--- start PASSAGE SHOWN ---
When I said "what could 止戈 possibly mean", I meant "拆白道字"--breaking down a character into parts and using the parts to form a meaningful phrase.  For example, after seeing 「一合酥 」written by 曹操, 楊修 broke the character 合 down (i.e., 人 + _一 + _口) and interpreted it as 「一人_一_口酥 」.


Skatinginbc said:


> What could 止戈 possibly mean? (1) Orthodox interpretation (i.e., 止息干戈): 楚莊王's interpretation (止戈 = 止息干戈) was quoted by later authoritative dictionaries (e.g.,《說文》) and held as the conventional interpretation.





Flaminius said:


> If you look up any 甲骨文 dictionary today, you will find that most orthodox scholars agree with Mr. Yu.
--- end PASSAGE SHOWN ---
● **STATED EXERCISE 1**:
Rewrite the 止戈 thread from "When I said" to "as 「一人_一_口酥 」.", inclusive, and put "glyph" wherever "character" appears.
● **STATED EXERCISE 2**:
Do these statements agree with the 止戈 thread? Answer yes or no for each, and quote the words that decide it.
(a) 楊修 split the character 合 into parts.
(b) Later authoritative dictionaries rejected 楚莊王's interpretation of 止戈.
(c) Most orthodox scholars disagree with Mr. Yu.
Work from the 止戈 thread alone.
--- start ITEMS ---
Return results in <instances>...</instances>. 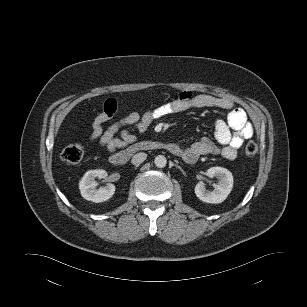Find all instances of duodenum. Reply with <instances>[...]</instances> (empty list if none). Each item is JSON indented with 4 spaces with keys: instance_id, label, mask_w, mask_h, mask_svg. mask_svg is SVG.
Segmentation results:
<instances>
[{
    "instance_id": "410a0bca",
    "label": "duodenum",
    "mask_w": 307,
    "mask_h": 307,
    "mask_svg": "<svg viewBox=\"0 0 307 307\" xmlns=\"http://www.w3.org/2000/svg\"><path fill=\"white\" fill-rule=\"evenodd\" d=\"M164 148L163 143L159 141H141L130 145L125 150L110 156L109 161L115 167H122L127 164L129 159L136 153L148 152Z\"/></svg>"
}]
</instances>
--- end ITEMS ---
● **ANSWER 1**:
When I said "what could 止戈 possibly mean", I meant "拆白道字"--breaking down a glyph into parts and using the parts to form a meaningful phrase.  For example, after seeing 「一合酥 」written by 曹操, 楊修 broke the glyph 合 down (i.e., 人 + _一 + _口) and interpreted it as 「一人_一_口酥 」.

● **ANSWER 2**:
(a) Yes: "楊修 broke the character 合 down"
(b) No: "was quoted by later authoritative dictionaries (e.g.,《說文》) and held as the conventional interpretation"
(c) No: "most orthodox scholars agree with Mr. Yu"